Trecho selecionado

################

Para que o trabalhador esteja em condições de exercer sua autonomia, ainda

que relativa, é necessário que ele realize essa reflexão e, assim, possa fazer a

mediação entre esses aspectos que o constituem como sujeito e a prática

propriamente dita de sua atividade cotidiana. A dificuldade em exercer a autonomia

relativa através da reflexão e da apropriação do seu próprio trabalho é fruto da

alienação inerente ao modo de produção capitalista, que está baseado na divisão do

trabalho e, assim, impede o sujeito de ter a visão da totalidade do processo do

mesmo. Em relação ao trabalho na Política de Assistência Social, pensa-se que a

alienação pode estar presente de diferentes formas, inclusive no atendimento direto

da demanda seja do usuário, seja do empregador e/ou gestor, por exemplo. Precisa-

-se manter atenção constante para não cair em “armadilhas” comuns e, assim,

ultrapassar o que é descrito pelas autoras:

[...] não basta superar a cultura histórica de ativismo e ações improvisadas, substituindo-as por um produtivismo quantitativo, medido pelo número de reuniões, número de visitas domiciliares, número de atendimentos, se os profissionais não detiverem o sentido e a direção social do trabalho coletivo, se não forem garantidos espaços coletivos de estudo e reflexão, que possam por em debate concepções orientadoras e efeitos sociais e políticos das práticas desenvolvidas (COUTO et al., 2010, p. 61).

################

Extrato dos dados
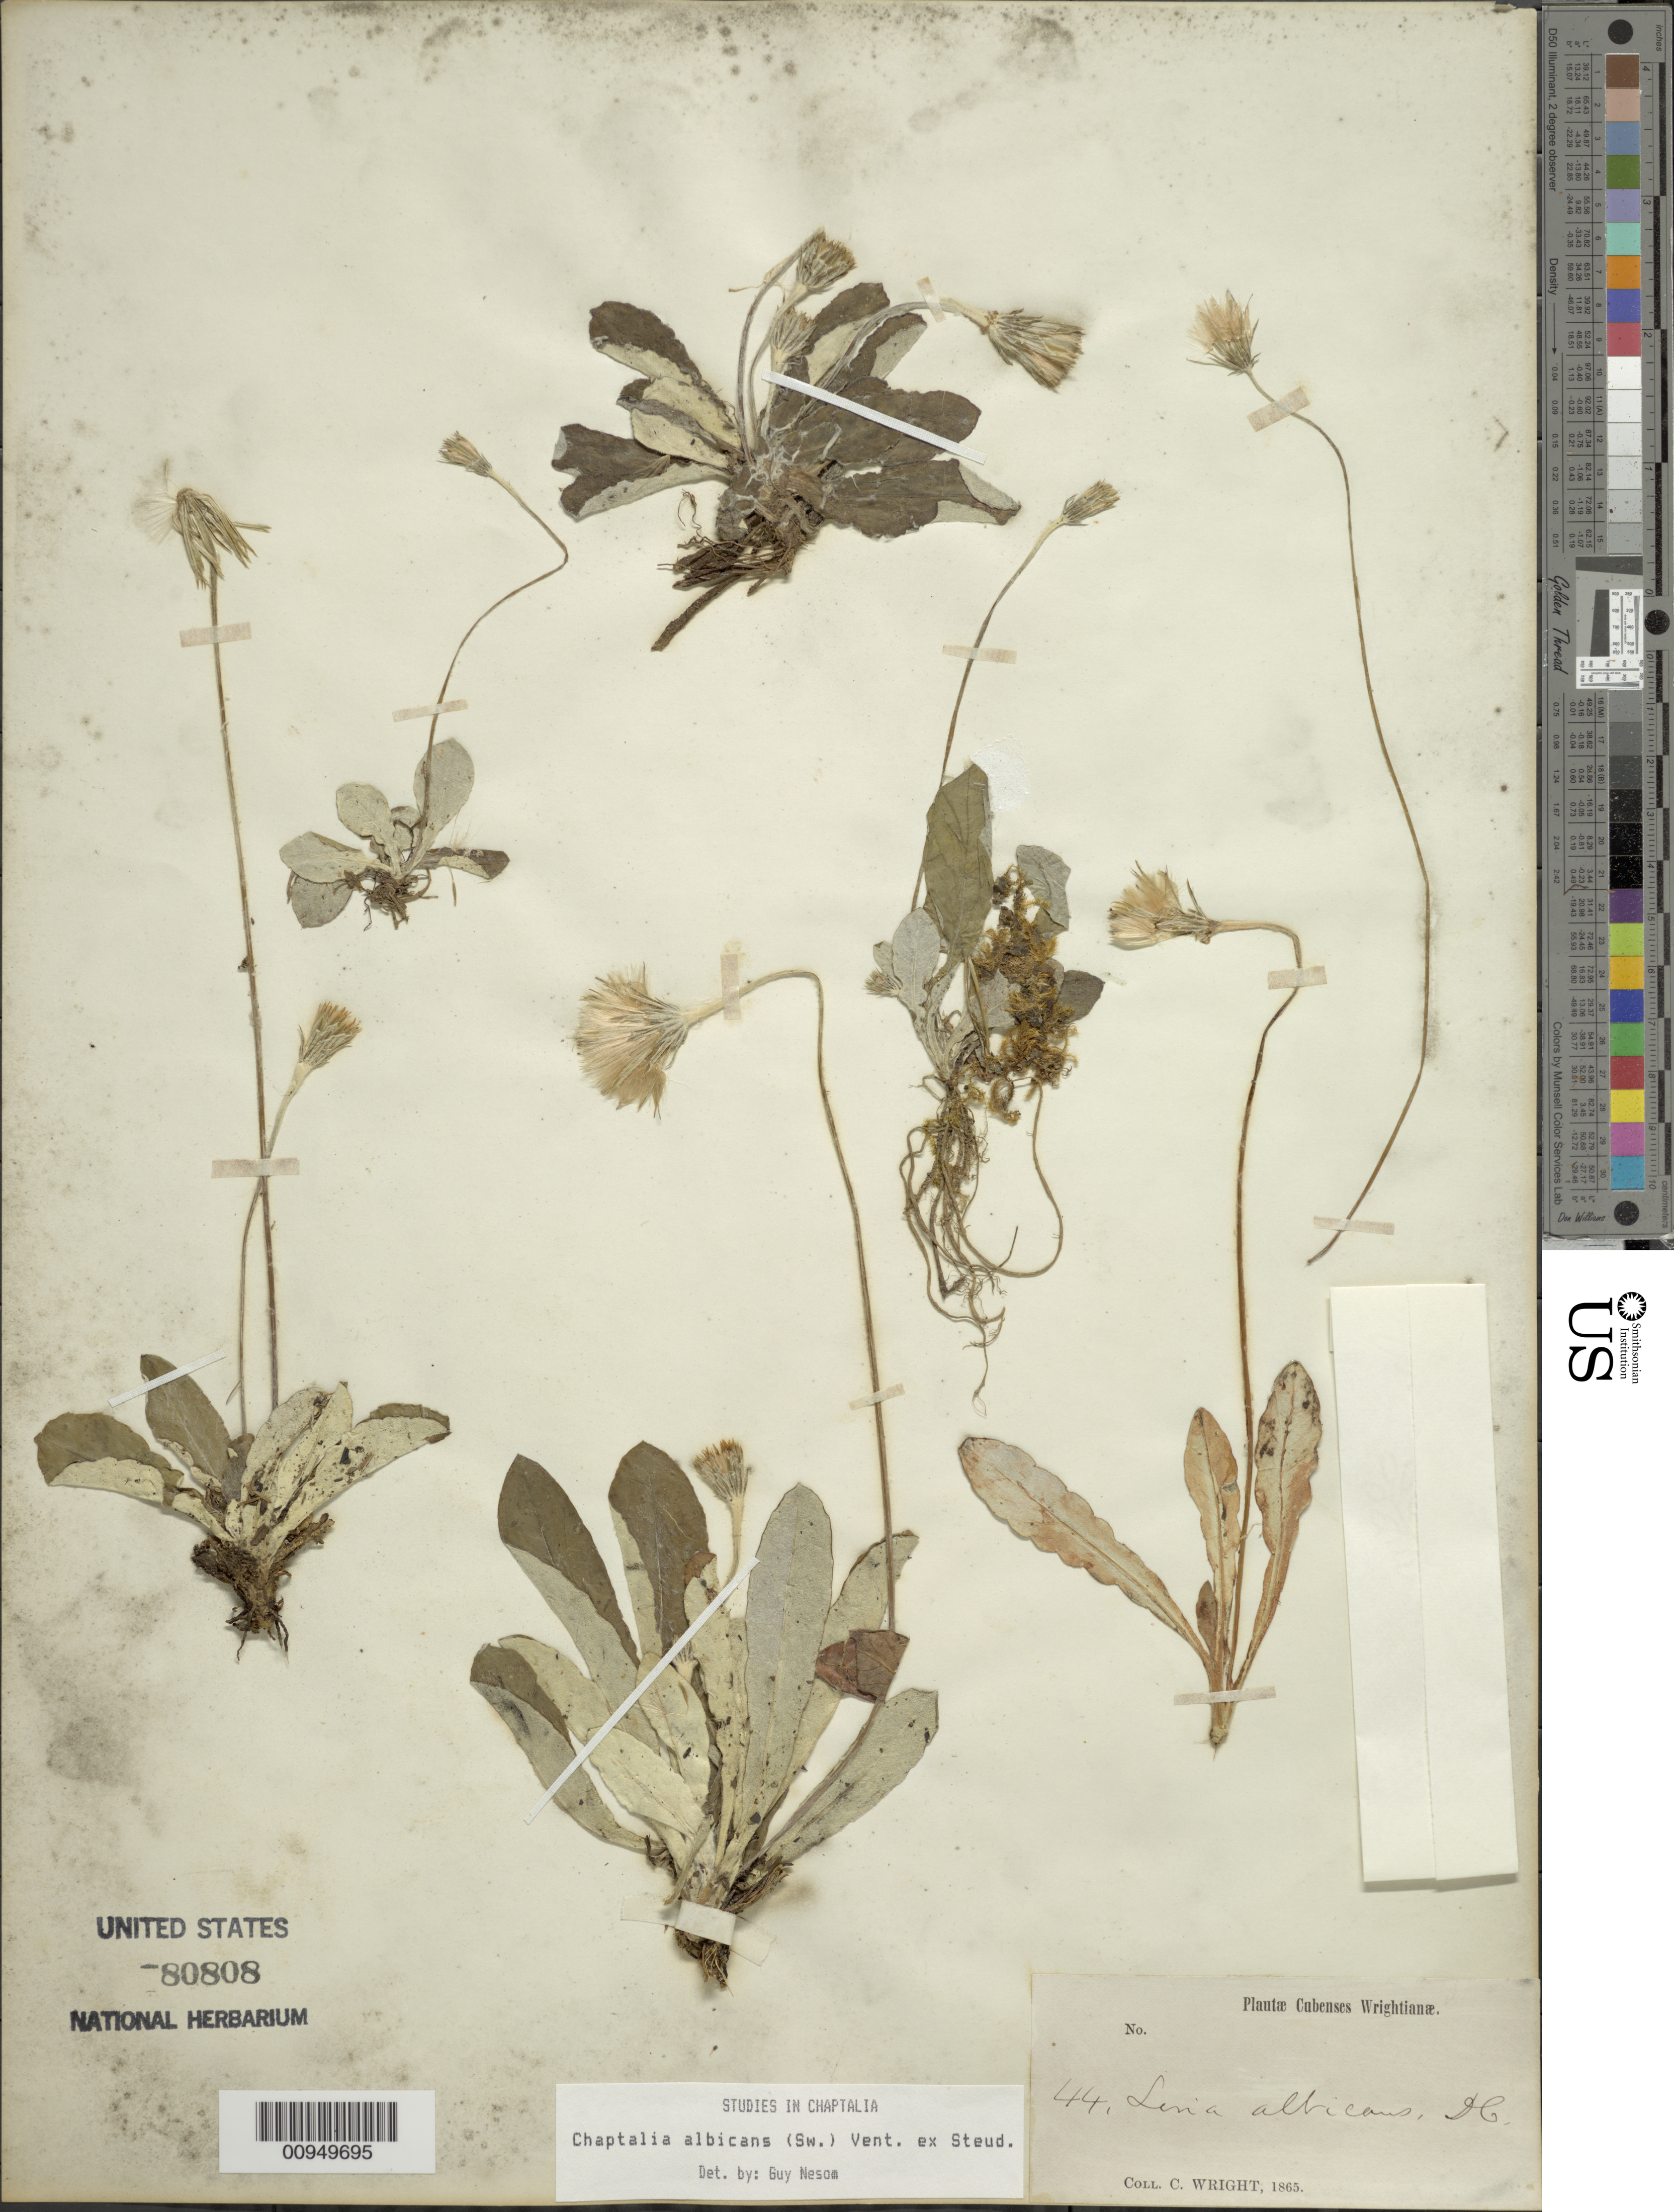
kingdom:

################

Tarefas
**a)** Segundo a citação no trecho sobre autonomia no trabalho, por quais medidas o produtivismo quantitativo é medido? Liste todas.
**b)** Reproduza o trecho sobre autonomia no trabalho, começando em "ultrapassar o que" e terminando em "2010, p. 61).".

Respostas por tarefa
**a)**
- número de reuniões
- número de visitas domiciliares
- número de atendimentos

**b)**
ultrapassar o que é descrito pelas autoras:

[...] não basta superar a cultura histórica de ativismo e ações improvisadas, substituindo-as por um produtivismo quantitativo, medido pelo número de reuniões, número de visitas domiciliares, número de atendimentos, se os profissionais não detiverem o sentido e a direção social do trabalho coletivo, se não forem garantidos espaços coletivos de estudo e reflexão, que possam por em debate concepções orientadoras e efeitos sociais e políticos das práticas desenvolvidas (COUTO et al., 2010, p. 61).